We all have our troubles.
When asked what I want to be when I grow up, which I admit is a rare question at 34 years of age, I usually say I want to be Angela Lansbury. She has been my man crush for most of my life. I even had a picture of her as a showgirl in my high school locker, long before I knew what a man crush was. :)
But to be perfectly honest, I really want to be like my Aunt Catherine. All of my great aunts, and the one great-great aunt I knew, on my father's side were as sharp witted and blunt as they were kind. They were all take charge women and you did not want to be on their bad side because they held a grudge like no other. At the same time, they were the kindest women I knew, willing to help you in anyway they could. Sincere. And boy, did they know how to laugh.
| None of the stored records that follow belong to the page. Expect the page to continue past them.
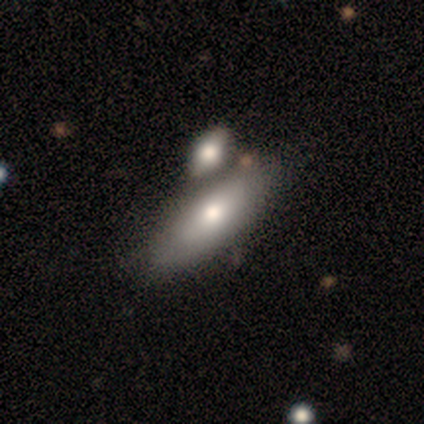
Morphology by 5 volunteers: A smooth galaxy with no disk features (80%) that is in between round and cigar-shaped (75%). Merging: merger (100%).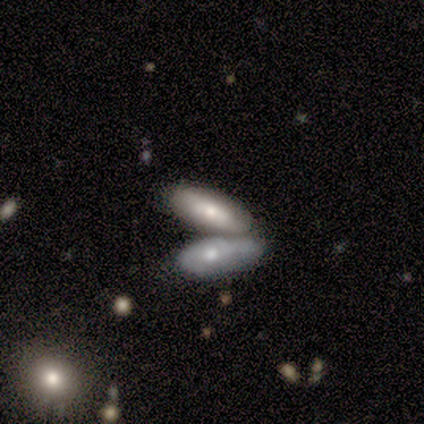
A smooth galaxy with no disk features (83%) that is in between round and cigar-shaped (60%).

Vote fractions:
- Smooth or featured? smooth: 83% / featured or disk: 17% / star or artifact: 0%
- How rounded? in between: 60% / cigar-shaped: 40% / round: 0%
- Merging? merger: 100% / none: 0% / minor disturbance: 0% / major disturbance: 0%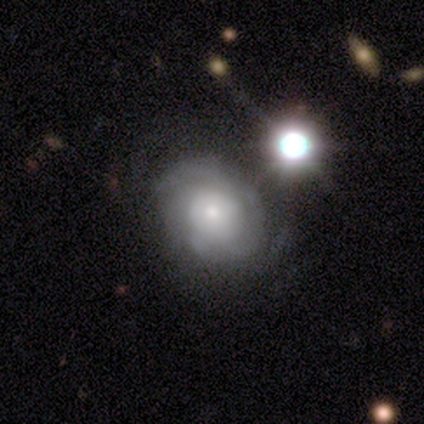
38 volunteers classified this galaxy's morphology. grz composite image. It shows a featured or disk galaxy (74%) with no bar (81%), tight (43%, tied with medium) spiral arms (78%) and a small central bulge (44%). Merging: none (62%).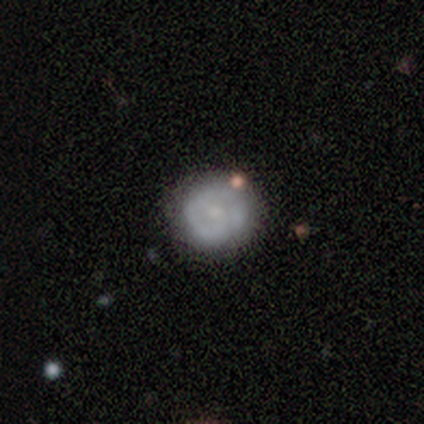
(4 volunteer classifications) smooth 75%, featured or disk 25%, star or artifact 0%. Down the decision tree: how rounded — round (100%); merging — none (100%).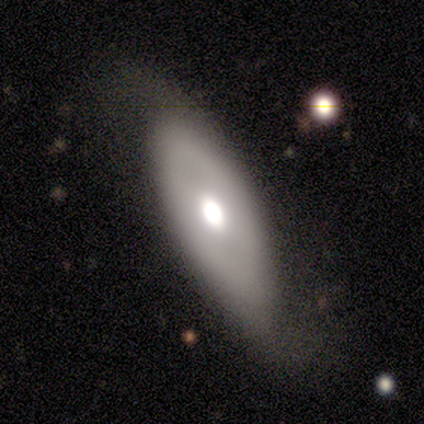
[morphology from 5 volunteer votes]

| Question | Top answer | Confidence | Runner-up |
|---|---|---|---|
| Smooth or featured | smooth | 80% | featured or disk (20%) |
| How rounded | in between | 100% | — |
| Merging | none | 40% | tied: major disturbance (40%) |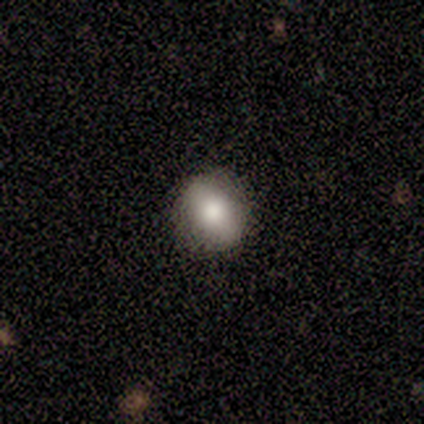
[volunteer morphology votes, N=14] smooth_or_featured: smooth (p=0.71) [alt: featured or disk p=0.14]
how_rounded: round (p=0.60) [alt: in between p=0.40]
merging: none (p=0.92) [alt: minor disturbance p=0.08]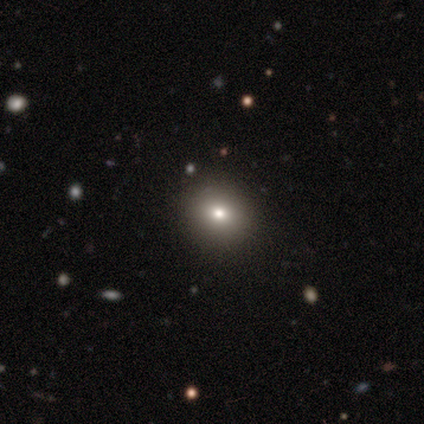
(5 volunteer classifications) This is likely a star or artifact rather than a galaxy (60%).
The last thing my Aunt Catherine said to me was, "We all have our troubles." My eyes well up just remembering that. She was barely lucid, but even then she was trying to give me advice.
Adam and I were with her when she died. I spent that afternoon singing hymns and talking to her while I knitted. I told her that we would all be okay, that we would get through our troubles, that I would get through mine. And then WBH came from work with a latte, which I desperately needed. I think she waited until I wasn't alone to let go.
I've been thinking about her a lot lately. I've been making some decisions about my life and I really wish she was here to make me not take myself so seriously. It's hard to know what is right, but I do know that I'm not alone. We all have our troubles, and yet we get on with the daily task of living. So that's my goal right now. To make sure that I'm doing what I can today and letting tomorrow worry about itself.